The jobs in this section focus on extracting and interpreting components from the image layers produced during the document analysis stage. They are based on jobs in and use features from Gamera, a Python framework for building document analysis applications.

Biollante

Rodan’s Biollante is based on the Gamera job of the same name. It is used to select or weigh the features of connected components for glyph classification. From the Gamera documentation:

Feature selection is the technique of selecting a subset of good features out of a larger feature set to obtain the features which are suitable for the best possible classification. Feature weighting is a generalization of feature selection with real-valued weights between [0,1] instead of the binary values 0/1.

Due to the fact that feature selection and weighting are NP-hard optimization problems, a complete and correct solution is not easy to determine. One way to get an approximate solution is by using genetic algorithms. Even though feature weighting is a generalization of feature selection and should thus be able to produce better classification results, practice has shown that feature selection produces better recognition rates in most cases. It is thus recommended to use feature selection rather than feature weighting [Bolten2012].
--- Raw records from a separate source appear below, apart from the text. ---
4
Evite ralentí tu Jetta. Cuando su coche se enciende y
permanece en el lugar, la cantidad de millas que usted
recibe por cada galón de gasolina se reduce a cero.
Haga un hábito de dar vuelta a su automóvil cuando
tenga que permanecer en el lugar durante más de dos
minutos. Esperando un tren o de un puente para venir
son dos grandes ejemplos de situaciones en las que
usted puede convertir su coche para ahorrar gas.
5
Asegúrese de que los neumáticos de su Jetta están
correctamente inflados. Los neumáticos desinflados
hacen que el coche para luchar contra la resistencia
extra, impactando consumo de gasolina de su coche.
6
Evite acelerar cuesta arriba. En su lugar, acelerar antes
Biollante allows the user to set parameters for optimization and requires the user to set a stop condition. Biollante goes back and forth between an interactive component, where the user is able to set the parameters and stop conditions from a menu, and a non-interactive component where the genetic algorithm is run.

Input Ports

  • Classifier Data - A file of connected components to optimize for kNN classification.

Output Ports

  • Feature Weights/Selection - The results of the feature weighting or selection that can be used in classification.

Interactive Classifier

The Interactive Classifier is a browser-based interactive graphical interface based on the Gamera job of the same name and is used to train a music symbol model. The job iterates between an automatic classification stage of glyphs and a manual correction stage where the user is able to specify more glyphs as training data.
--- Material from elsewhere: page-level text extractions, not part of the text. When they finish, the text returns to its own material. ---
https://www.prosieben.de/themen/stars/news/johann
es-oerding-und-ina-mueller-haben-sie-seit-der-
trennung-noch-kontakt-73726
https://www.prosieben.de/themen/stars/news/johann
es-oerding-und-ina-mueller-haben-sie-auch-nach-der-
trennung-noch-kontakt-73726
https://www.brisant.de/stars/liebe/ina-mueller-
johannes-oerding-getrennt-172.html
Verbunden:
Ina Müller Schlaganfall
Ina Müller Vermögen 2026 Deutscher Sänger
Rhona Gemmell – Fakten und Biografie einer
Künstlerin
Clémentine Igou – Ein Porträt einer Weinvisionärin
There is also a basic usage tutorial on the project’s wiki page.

Interactive Classifier Ports

The job has the following input and output ports. Optional input ports are in italics.

Input Ports

  • Preview Image - An image to be used to in the preview window to show glyphs in context.
  • Connected Components - A file containing the glyphs to be classified.
  • Training Data - A file containing existing training data, for example from a previous Interactive Classifier job.
  • Feature Selection/Weights - A file specifying the features to use or which weights to assign to features. This can be produced by Biollante.
  • Class Names - A file that defines preexisting classes and subclasses for classification.

Output Ports

  • Training Data - The training data generated during the manual classification stage.
  • Class Names - The class and subclass names used during classification.
  • Classified Glyphs - The glyphs classified as part of the job.

Non-Interactive Classifier

The Non-Interactive Classifier job is based on the non-interactive Gamera classifier. Once a suitable classification is achieved with the Interactive Classifier, the outputs and classification feature weights can be shared with the Non-Interactive Classifier to automatically process the connected component sets from images of the same or a similar manuscript. Instead of iteratively classifying glyphs and generating training data like the Interactive Classifier, this job requires training data as an input and then classifies a provided set of connected components without user input.

Non-Interactive Classifier Ports

Input Ports

  • Training Data - A file containing existing training data, for example from the Interactive Classifier job.
  • Connected Components - A file containing the glyphs to be classified.
  • Feature Selection/Weights - A file specifying the features to use or which weights to assign to the features. This can be produced by Biollante.

Output Ports

  • Classified Glyphs - The glyphs classified as part of the job.